Step 9. Use dialogue sparingly

Most inexperienced writers make excessive use of dialogue, write whole pages of word exchanges between characters. Writing a dialogue is very difficult, especially in an autobiographical project. Use dialogue only when the characters have an absolute need to talk and summarize everyone else. Try to insert a dialogue every 200 words of summary and narrative.

When writing a scene, dialogue should be used to move the scene forward, and also to show something about how the character is experiencing the scene. Maybe it's important for the grandmother character to be the only one to stand up to Jay Jr.'s bullying, telling him to stop. Perhaps this represents a major shift in the drama

Begin an Autobiography Step 22
Begin an Autobiography Step 22

Step 10. Be generous

There are no "good guys" and "bad guys" in real life, so they shouldn't appear in a good writing job. Memory tends to subdue our opinions, so it can be easy to erase the strengths of an ex-girlfriend or just remember the good things about schoolmates. Try painting an impartial portrait, though, and your work will be better.

  • There should be no suddenly evil characters in an autobiography.

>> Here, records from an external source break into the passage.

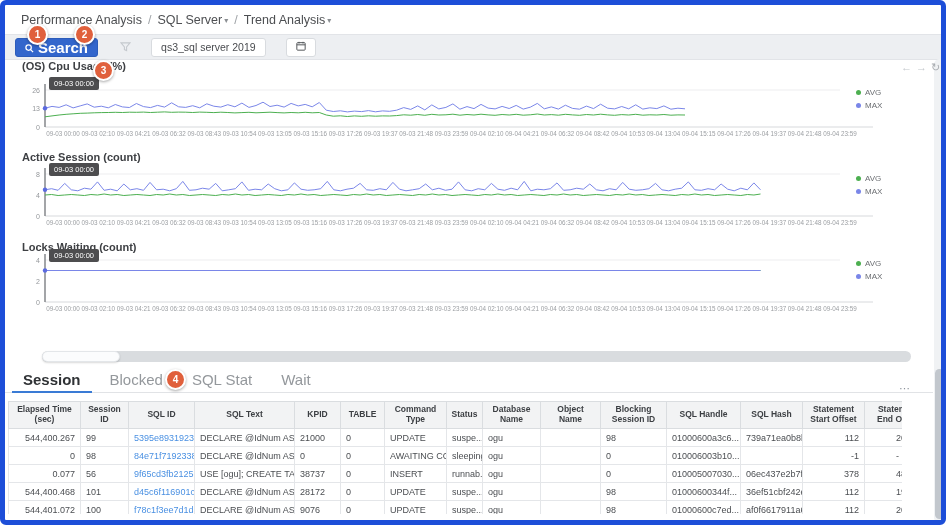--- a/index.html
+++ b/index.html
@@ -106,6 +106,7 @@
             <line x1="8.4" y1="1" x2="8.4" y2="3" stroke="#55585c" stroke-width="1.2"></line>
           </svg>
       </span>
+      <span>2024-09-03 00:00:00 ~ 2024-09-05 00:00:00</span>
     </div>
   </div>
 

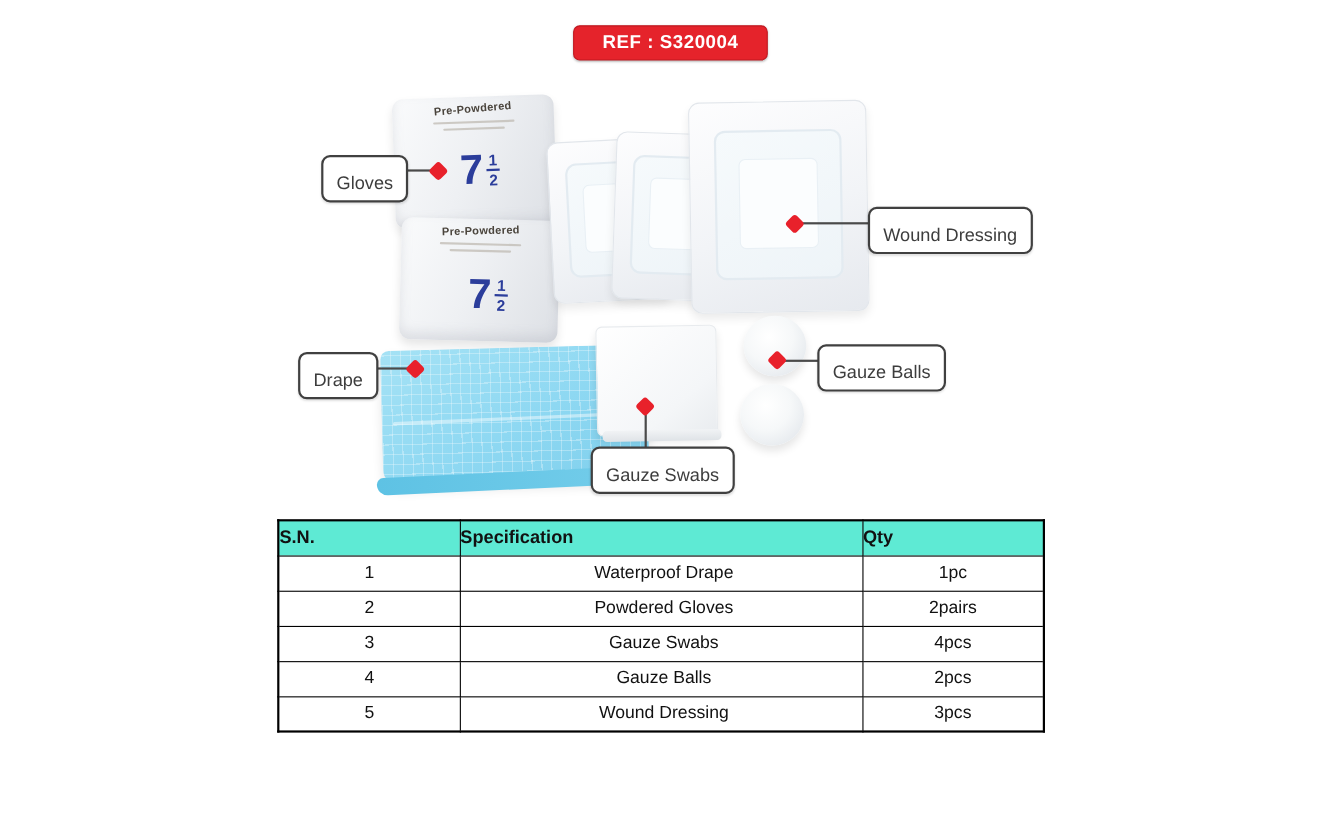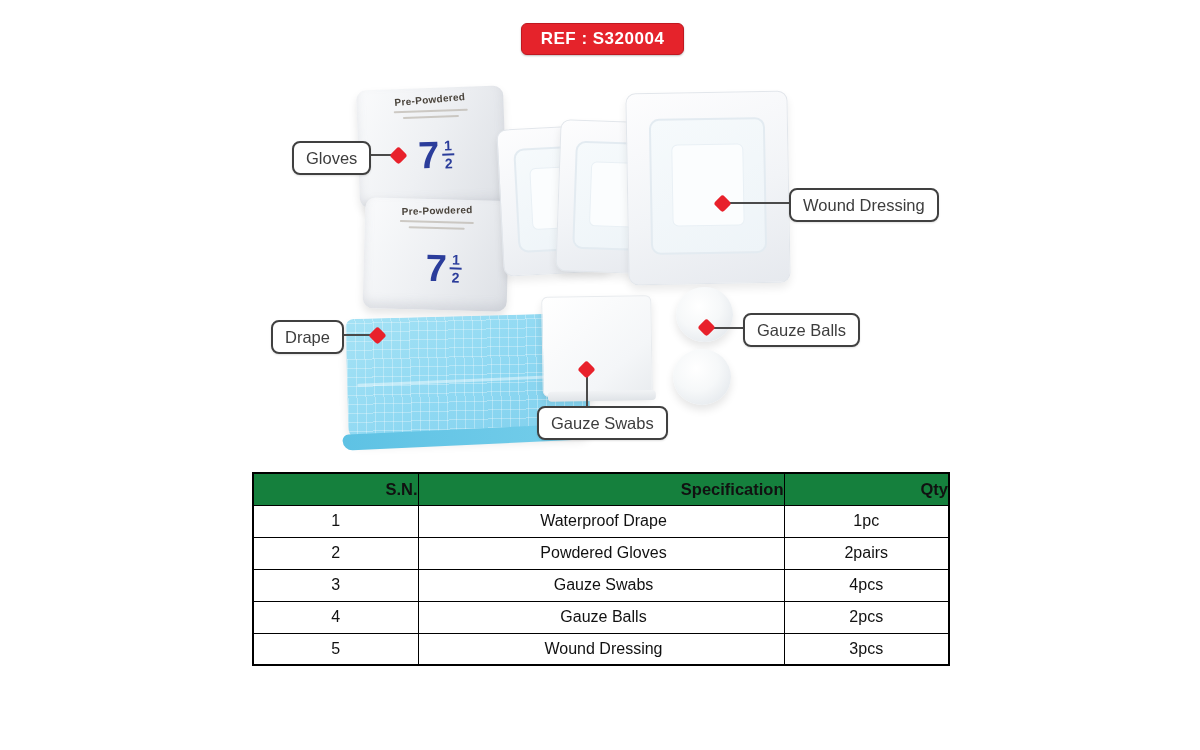--- a/index.html
+++ b/index.html
@@ -17,7 +17,7 @@
   .ref-banner {
     position: absolute;
     left: 521px; top: 23px;
-    width: 163px; height: 32px;
+    width: 177px; height: 32px;
     background: #e5232b;
     border: 1px solid #c01820;
     border-radius: 6px;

They must have very personal motivations and attributes. If Bill Jr. is a dog molester drunkard, there must be a good reason for it, it's not enough to just paint him as a reincarnated Satan.
  • Make "good" characters experience moments of discomfort or weakening of character. Show their failures so the reader can notice their success and appreciate them more for it.
Begin an Autobiography Step 23
Begin an Autobiography Step 23

Step 11. Don't give up

Stick to your work schedule as much as possible. There will probably be days when you don't feel like writing a lot, but try to keep going. Find the next scene, the next chapter, the next story. Jump from one thing to another if you feel it necessary, or repeat a search to refresh your memory on something you don't mind.

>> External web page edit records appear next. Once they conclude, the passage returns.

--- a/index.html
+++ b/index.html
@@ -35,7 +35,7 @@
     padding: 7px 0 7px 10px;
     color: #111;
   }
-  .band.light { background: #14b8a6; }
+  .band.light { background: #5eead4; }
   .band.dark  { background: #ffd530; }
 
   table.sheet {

If you have to put work aside for a while, do it. You can always live a little longer, gain a better perspective, and return to the book with new eyes. Autobiography can be an ever-changing thing. Keep your life alive and writing new chapters

Advice

  • Make sure your autobiography is true. Don't do anything just to make it more exciting.
  • Use words that engage your readers and try to replace them with stronger expressions.